December 17, 2008

What About the New Birth?

The moniker "born again" has become an almost universal term to identify people with a generally evangelical Christian faith and perspective. It has come to have an abstract and universal application for those who have had a conversion experience to Christianity. It's interesting that this term has come be used so widely because, as a metaphor for conversion, it doesn't figure prominently in the New Testament. Given the prominence of the term "born again" in the contemporary religious scene, it is worth exploring its biblical origin and meaning.

The term "born again" is grounded in a conversation between Jesus and the Jewish Pharisee Nicodemus recorded in John 3. Jesus tells Nicodemus that no one is able to see the kingdom of God unless he is born from above or born anew (3). Nicodemus is quite surprised at this news and asks how one is able to be born after growing old.

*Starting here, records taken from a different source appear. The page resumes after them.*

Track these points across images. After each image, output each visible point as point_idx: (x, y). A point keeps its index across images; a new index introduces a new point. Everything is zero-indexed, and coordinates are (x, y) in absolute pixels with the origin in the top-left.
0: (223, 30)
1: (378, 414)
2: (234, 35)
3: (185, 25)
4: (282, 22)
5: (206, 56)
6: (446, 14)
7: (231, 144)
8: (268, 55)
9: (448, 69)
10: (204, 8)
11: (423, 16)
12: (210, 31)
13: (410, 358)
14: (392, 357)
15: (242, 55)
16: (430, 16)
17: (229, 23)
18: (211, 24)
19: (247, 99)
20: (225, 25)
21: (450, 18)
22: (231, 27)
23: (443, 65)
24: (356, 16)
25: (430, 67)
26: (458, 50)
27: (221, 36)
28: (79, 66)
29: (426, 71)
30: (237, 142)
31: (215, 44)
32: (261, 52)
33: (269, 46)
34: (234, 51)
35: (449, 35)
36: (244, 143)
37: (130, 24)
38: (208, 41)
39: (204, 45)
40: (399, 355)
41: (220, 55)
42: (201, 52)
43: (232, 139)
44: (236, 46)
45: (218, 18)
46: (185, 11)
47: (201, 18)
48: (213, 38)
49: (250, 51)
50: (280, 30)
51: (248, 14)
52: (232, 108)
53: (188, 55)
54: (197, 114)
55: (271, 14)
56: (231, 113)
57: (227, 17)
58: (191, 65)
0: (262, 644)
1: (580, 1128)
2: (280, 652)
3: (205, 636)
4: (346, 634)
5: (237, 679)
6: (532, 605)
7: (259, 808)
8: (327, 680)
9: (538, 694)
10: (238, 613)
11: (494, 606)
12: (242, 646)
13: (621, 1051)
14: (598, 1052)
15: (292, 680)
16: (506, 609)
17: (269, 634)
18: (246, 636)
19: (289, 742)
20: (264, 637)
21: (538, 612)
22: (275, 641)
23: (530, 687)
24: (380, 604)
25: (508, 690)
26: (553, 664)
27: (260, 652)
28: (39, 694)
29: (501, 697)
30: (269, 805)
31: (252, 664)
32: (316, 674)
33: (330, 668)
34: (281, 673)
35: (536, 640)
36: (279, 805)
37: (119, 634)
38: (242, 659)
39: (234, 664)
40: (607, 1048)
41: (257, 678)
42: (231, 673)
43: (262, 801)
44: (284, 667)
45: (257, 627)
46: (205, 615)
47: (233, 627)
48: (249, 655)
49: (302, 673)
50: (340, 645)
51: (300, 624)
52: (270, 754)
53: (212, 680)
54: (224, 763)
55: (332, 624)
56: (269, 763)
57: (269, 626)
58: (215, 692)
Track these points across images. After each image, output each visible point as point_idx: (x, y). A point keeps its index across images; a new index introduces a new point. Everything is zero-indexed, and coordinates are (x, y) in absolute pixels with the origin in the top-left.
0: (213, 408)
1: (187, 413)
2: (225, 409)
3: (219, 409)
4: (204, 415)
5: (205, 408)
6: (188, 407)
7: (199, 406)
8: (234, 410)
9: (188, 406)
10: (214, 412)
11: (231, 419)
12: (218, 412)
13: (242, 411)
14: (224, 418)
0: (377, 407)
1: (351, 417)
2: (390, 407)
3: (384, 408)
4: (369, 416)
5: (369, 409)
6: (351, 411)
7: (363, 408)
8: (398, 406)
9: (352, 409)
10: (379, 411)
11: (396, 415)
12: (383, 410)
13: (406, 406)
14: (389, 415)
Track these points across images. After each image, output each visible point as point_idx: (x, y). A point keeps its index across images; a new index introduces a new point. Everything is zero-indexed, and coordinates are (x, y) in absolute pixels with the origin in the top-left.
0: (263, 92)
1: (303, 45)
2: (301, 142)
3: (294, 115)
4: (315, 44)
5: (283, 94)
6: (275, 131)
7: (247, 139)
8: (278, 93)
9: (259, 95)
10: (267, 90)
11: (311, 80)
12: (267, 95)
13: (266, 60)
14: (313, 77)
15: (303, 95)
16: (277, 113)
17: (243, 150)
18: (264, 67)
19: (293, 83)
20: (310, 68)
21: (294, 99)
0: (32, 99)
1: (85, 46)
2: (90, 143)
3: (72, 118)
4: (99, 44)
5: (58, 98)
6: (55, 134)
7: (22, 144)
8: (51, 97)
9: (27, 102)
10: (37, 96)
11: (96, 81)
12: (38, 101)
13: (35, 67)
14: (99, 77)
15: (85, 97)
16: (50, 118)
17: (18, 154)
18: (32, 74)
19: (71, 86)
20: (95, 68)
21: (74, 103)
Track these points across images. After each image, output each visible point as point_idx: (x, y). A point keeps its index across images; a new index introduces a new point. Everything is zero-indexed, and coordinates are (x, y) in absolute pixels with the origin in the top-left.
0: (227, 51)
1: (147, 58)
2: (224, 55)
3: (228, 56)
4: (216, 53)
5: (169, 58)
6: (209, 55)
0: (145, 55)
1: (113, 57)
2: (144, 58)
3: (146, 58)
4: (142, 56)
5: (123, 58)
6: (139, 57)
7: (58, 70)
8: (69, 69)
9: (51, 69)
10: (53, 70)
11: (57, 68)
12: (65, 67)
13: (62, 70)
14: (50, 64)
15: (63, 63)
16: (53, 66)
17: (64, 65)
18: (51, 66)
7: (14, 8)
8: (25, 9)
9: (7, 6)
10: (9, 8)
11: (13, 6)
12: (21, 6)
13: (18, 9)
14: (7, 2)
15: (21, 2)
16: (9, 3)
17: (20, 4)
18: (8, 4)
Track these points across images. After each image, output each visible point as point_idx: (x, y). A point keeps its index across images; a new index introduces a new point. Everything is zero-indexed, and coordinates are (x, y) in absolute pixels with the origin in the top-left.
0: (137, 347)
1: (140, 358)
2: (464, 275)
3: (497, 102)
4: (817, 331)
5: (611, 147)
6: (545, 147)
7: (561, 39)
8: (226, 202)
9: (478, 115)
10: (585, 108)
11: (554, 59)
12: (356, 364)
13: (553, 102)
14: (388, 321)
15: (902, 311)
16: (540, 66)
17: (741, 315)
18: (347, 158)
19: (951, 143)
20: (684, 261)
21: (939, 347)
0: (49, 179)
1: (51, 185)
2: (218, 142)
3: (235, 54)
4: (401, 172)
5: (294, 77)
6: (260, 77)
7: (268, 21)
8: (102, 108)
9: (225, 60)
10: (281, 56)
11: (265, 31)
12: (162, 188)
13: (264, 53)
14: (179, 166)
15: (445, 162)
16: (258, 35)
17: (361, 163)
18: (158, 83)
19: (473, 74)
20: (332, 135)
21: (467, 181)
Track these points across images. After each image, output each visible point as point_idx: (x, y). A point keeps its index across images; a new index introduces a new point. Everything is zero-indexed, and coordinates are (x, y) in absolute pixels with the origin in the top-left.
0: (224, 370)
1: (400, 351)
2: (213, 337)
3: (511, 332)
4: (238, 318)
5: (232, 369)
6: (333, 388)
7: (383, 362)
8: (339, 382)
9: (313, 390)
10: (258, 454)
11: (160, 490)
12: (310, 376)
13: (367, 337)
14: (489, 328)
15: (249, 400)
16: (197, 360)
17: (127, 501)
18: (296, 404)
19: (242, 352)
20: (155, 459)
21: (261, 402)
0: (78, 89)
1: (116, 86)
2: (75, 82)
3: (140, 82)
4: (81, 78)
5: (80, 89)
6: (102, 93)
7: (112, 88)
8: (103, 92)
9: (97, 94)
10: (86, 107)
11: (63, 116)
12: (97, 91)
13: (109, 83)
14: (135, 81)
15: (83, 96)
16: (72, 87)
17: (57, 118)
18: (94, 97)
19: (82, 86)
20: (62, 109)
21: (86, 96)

He adds, perhaps rather sarcastically, whether one is able to enter again into his mother's womb in order to be born again. Jesus responds telling him that no one can enter the kingdom of God unless he is born of both water and spirit (5).

This conversation raises the question: Why did Jesus choose to use birth language to describe the work of the Spirit of God to convert and transform a person? Why didn't he just use the language of conversion or tell Nicodemus about the sinner's prayer? The answer to our question comes in an understanding of Nicodemus' cultural context. As a "teacher of Israel," Nicodemus would have believed that his birth as an Israelite, a descendent of Abraham, would guarantee him a place in the kingdom of God. The kingdom of God was understood to be the reality of God's reign most likely through a Messiah figure in which Israel would be exalted above those who had oppressed her and all the nations of the earth. Jesus chooses the language of birth precisely because it is his birth as an Israelite that Nicodemus is counting on in order to gain a place in the kingdom of God. Jesus is telling him that his natural birth as a Jew is not worth counting on. Rather, the Spirit of God must do a work in him that is properly described as undergoing a new birth leading to a new life and a new kind of existence. To enter the kingdom of God, one must both be born of water (or of a woman) and be born of the Spirit.

So, the term "new birth" is a fitting label for those who have been converted to Christ and entered into the new life of the Spirit. It was not, however, such a universal and abstract idea in its origin. Rather, the language was chosen for the specific context in which it was used. It does remind us that, like Nicodemus, there is nothing in us that fits us for a place in the kingdom of our Lord. Instead, the Spirit of God must do a work of transformation to bring us into new life.